§ Information given
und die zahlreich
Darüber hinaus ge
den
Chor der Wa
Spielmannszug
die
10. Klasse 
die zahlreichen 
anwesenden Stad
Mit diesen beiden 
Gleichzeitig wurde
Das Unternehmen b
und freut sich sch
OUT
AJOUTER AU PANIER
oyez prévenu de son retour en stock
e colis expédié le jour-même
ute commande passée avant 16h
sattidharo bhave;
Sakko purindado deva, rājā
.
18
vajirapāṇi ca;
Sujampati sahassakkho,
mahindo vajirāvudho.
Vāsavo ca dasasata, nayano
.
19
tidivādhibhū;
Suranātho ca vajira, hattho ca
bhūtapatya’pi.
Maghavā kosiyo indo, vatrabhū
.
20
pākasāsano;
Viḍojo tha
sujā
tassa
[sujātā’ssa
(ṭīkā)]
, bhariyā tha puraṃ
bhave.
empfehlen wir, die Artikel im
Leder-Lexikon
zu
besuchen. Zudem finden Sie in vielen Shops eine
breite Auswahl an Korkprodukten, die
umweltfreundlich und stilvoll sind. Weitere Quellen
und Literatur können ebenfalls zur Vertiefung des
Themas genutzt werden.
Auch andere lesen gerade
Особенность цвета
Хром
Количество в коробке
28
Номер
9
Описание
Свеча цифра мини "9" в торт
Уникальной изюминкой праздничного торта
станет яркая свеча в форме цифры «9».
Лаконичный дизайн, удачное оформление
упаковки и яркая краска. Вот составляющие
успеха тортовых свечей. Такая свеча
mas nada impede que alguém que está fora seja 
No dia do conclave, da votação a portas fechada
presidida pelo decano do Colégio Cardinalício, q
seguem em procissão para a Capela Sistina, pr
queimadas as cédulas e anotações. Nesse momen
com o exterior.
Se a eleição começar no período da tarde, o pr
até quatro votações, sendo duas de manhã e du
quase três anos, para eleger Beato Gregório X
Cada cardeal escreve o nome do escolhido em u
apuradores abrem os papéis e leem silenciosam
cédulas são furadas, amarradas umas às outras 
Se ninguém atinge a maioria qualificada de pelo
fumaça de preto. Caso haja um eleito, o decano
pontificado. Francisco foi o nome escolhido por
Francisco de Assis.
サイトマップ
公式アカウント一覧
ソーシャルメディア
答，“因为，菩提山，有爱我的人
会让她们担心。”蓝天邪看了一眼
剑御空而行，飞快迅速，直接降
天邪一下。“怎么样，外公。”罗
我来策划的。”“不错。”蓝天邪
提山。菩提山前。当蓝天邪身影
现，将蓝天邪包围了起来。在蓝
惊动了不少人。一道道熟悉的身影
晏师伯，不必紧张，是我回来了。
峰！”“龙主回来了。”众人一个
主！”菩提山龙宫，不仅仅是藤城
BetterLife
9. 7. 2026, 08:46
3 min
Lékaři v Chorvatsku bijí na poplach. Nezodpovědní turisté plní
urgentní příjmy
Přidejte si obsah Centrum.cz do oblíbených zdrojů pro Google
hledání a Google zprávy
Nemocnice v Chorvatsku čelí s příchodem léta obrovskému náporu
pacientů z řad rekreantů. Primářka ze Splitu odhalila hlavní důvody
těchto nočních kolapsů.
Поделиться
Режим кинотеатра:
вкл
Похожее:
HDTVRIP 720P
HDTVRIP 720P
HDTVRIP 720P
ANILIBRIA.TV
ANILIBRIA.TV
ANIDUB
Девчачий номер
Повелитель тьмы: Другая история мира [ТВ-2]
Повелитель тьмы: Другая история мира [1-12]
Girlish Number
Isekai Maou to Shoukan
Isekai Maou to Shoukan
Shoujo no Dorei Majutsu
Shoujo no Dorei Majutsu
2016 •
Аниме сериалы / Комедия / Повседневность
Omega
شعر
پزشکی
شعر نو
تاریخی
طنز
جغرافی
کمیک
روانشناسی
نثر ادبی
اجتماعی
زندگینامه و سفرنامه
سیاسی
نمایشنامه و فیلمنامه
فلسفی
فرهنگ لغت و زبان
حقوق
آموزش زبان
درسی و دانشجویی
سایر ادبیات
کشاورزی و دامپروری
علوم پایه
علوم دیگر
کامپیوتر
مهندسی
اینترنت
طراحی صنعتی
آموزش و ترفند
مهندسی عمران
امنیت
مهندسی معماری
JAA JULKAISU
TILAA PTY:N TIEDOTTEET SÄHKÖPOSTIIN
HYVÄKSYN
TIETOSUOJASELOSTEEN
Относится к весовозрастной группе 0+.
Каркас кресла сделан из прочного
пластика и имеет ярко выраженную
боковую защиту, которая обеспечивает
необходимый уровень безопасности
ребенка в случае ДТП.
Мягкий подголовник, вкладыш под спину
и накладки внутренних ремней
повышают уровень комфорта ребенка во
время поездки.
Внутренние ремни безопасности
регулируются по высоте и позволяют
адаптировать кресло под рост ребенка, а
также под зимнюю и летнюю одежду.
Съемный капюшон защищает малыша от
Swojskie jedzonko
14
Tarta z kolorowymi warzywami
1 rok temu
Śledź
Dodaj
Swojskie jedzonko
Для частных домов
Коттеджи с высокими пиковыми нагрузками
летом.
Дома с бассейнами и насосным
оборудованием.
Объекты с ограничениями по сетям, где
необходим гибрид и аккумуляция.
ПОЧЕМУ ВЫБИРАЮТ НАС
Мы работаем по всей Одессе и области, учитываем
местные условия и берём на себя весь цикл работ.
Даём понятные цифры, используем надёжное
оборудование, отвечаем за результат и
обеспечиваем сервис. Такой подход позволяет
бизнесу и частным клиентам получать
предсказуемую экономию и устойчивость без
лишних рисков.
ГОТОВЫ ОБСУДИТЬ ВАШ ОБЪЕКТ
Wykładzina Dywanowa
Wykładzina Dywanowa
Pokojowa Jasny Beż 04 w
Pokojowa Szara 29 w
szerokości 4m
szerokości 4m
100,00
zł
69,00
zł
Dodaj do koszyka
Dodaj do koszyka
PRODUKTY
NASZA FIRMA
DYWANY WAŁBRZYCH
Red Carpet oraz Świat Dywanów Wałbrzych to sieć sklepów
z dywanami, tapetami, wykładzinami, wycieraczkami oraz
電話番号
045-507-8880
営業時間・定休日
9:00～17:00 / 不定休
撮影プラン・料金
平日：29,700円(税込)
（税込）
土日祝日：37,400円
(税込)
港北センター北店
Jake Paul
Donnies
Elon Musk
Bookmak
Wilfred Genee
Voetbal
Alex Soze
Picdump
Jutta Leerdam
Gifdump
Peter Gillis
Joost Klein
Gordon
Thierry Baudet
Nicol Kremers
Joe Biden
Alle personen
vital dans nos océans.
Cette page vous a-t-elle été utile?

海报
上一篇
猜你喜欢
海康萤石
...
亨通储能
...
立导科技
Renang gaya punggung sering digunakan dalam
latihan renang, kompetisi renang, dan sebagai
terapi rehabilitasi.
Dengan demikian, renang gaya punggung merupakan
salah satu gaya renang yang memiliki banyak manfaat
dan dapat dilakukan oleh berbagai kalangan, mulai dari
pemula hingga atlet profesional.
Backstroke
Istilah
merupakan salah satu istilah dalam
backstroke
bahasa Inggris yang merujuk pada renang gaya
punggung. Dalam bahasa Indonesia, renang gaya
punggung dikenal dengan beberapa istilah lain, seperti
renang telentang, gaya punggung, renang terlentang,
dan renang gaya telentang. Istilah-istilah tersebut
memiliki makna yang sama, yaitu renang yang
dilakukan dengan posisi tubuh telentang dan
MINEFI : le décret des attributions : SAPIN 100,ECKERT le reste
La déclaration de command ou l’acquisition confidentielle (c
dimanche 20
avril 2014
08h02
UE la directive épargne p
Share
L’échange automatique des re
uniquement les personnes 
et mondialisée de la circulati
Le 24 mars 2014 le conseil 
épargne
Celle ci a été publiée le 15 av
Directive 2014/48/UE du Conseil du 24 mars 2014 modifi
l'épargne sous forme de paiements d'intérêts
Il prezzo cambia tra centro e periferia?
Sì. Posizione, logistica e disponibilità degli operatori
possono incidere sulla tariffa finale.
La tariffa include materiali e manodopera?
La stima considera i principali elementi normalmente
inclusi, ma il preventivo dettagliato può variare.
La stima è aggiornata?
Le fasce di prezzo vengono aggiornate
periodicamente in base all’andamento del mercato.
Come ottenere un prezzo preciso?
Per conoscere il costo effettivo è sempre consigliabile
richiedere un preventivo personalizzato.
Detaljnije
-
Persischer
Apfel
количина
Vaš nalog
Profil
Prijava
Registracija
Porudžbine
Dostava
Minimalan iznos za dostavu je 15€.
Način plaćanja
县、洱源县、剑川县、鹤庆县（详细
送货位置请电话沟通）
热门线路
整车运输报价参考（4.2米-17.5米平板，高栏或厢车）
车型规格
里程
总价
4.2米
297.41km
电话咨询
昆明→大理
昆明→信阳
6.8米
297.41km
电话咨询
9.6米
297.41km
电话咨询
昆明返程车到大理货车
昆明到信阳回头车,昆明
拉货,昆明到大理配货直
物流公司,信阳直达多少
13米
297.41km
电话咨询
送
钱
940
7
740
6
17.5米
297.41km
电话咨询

§ What this task involves
Quote the listing above from its first line to the line with "besuchen. Zudem finden", inclusive, and add nothing.

§ Answer box
und die zahlreich
Darüber hinaus ge
den
Chor der Wa
Spielmannszug
die
10. Klasse 
die zahlreichen 
anwesenden Stad
Mit diesen beiden 
Gleichzeitig wurde
Das Unternehmen b
und freut sich sch
OUT
AJOUTER AU PANIER
oyez prévenu de son retour en stock
e colis expédié le jour-même
ute commande passée avant 16h
sattidharo bhave;
Sakko purindado deva, rājā
.
18
vajirapāṇi ca;
Sujampati sahassakkho,
mahindo vajirāvudho.
Vāsavo ca dasasata, nayano
.
19
tidivādhibhū;
Suranātho ca vajira, hattho ca
bhūtapatya’pi.
Maghavā kosiyo indo, vatrabhū
.
20
pākasāsano;
Viḍojo tha
sujā
tassa
[sujātā’ssa
(ṭīkā)]
, bhariyā tha puraṃ
bhave.
empfehlen wir, die Artikel im
Leder-Lexikon
zu
besuchen. Zudem finden Sie in vielen Shops eine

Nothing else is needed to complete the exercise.